::: Reading passage

Know Your Audience

know your audience
I had the good fortune of meeting an anonymous reader the other day. And not just any anonymous reader. A former anonymous reader.

It was late. I had put in a full shift behind the bar on a busy Friday night. It was nearly midnight when a woman in a wrinkled shirt and skull cap purposefully flopped onto a stool at my bar. Her posturing—the way she knowingly observed the closing servers as they criss-crossed the dining room and finished up odd bits of busywork—indicated that she was waiting for someone on staff.

That someone it turns out, was her girlfriend, my co-worker. The two of us were introduced as we counted money and processed the end of the night paperwork. The woman (I’ll call her “G”) made friendly banter until, just a few minutes into getting to know each other, she stunned me with a statement I wasn’t expecting.

“I used to read your blog,” she said. Her girlfriend shot G a look that almost looked like a wince.

“But then I stopped. It pissed me off too much.”

There was an uncomfortable silence. Upon seeing the stunned look on my face G added, conciliatorily, “It wasn’t just you. Your blog was the straw that broke the camel’s back.”

I was taken aback and simultaneously delighted. How often do moments like this—a midnight meeting between an isolated writer and an anonymous, angry reader—occur? In this writer’s life, never. I pushed for more information. What had I written that really pushed G over the edge?

“With foodies, they think that just because they know one thing, they know everything,” G said. “Just because you’ve tasted one cabrales doesn’t mean you’re an expert on blue cheese.”

::::::
::: Data extracts

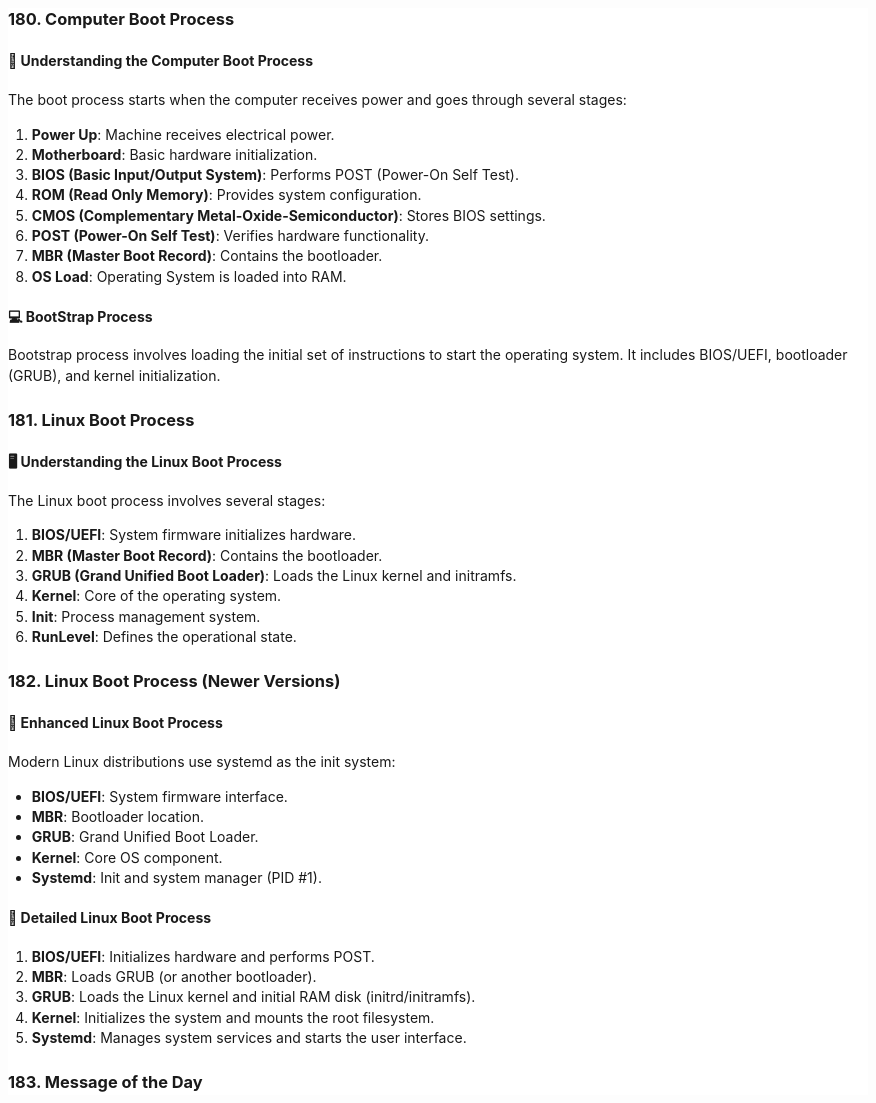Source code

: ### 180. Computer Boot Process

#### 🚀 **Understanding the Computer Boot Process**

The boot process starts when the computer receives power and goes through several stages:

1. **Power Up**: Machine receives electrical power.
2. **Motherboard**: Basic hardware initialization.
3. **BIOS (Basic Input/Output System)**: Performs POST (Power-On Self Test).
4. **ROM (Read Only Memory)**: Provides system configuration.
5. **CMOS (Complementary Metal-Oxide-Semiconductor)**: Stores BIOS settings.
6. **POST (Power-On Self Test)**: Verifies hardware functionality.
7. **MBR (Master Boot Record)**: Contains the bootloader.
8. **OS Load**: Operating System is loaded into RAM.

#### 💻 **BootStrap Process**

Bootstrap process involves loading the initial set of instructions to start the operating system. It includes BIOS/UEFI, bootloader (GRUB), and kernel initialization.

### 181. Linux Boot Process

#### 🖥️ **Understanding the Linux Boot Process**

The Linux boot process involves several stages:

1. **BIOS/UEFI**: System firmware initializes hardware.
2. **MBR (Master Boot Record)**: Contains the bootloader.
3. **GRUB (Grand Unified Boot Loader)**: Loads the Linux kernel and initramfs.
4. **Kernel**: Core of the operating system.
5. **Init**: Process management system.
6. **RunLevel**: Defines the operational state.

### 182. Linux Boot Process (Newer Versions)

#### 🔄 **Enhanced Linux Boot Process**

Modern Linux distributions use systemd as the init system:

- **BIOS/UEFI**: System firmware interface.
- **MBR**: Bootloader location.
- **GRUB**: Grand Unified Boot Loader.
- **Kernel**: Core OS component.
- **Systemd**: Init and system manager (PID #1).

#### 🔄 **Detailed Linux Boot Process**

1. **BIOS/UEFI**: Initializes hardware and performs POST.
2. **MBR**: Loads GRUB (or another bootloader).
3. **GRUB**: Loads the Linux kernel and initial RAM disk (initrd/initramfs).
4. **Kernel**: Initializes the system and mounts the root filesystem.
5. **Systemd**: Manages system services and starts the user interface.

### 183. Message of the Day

::::::

Task set:
**1)** In the bartender's story about meeting a former blog reader, what was G wearing when she sat down at the bar?
**2)** Carry on the bartender's story about meeting a former blog reader from its last line.

Solved tasks:
**1)** A wrinkled shirt and a skull cap.

**2)**
I couldn’t agree more. It must be maddening to be a chef living in a world where–thanks to pop culture, food TV, online food forums, blogs, and (dying) food magazines—almost every diner believes that they are some kind of expert on food. Just because you were brought up on thick pan pizza and pasta sauce out of a jar does not mean you are an expert on Italian food. There really is only so much a professional chef can take.


For the simple fact I had a food blog, referred to myself as a foodie, and wrote frequently about the things I learned, G saw me as the enemy. “Supposed ‘foodies’ that act like experts and tell people what to think or cook,” G continued, “it’s just ridiculous. How is it that someone that’s never worked in a kitchen professionally could assume to be an expert in the world of food?”

I nodded my head in agreement. It’s true. A person can’t be an expert at something they have never, in fact, done. A mathematician must be nimble with numbers. A dancer must have rhythm and hard-earned technique to dance. A baseball player must have years of practice to be professional. G argued that in the world of food, the spectators (the diners) are not experts. The chefs are. I listened with interest as G riffed on her frustrations. Surely a true food expert must be able to cook or grow the food in order to truly know it. What irked G more than anything were the so-called foodies that could barely muster a boiled egg in their own home kitchen yet feel still feel confident enough to describe themselves as aficionados on food.

“I stuck up for you,” her girlfriend said. “I told her you weren’t claiming to be an expert. I knew you were trying to tell a story about what it’s like to be in restaurants.”

Michigan Trip

Ah… Now I understood. G had placed me and my blog into one big annoying group of those people.. I was one of those annoying foodies. In one fell swoop, G had me in the same pool of people that ask for certain vegetables—even when they’re out of season—because the just read about it in a food magazine; that say they know wine yet only drink one varietal from one particular region because it is the only grape ‘worth drinking’; and the very same group that find pleasure in trashing a restaurant online (Yelp, especially) just because they deem themselves experts on that certain kind of food.

Not to say I don’t have my faults. I do. But my entire blog, I argued, was built around the idea that I was a student of the food arts. Not an expert. I explained to G–quite passionately, I must admit–that Food Woolf was never meant to be a soap box platform for a big idea or specific culinary point of view.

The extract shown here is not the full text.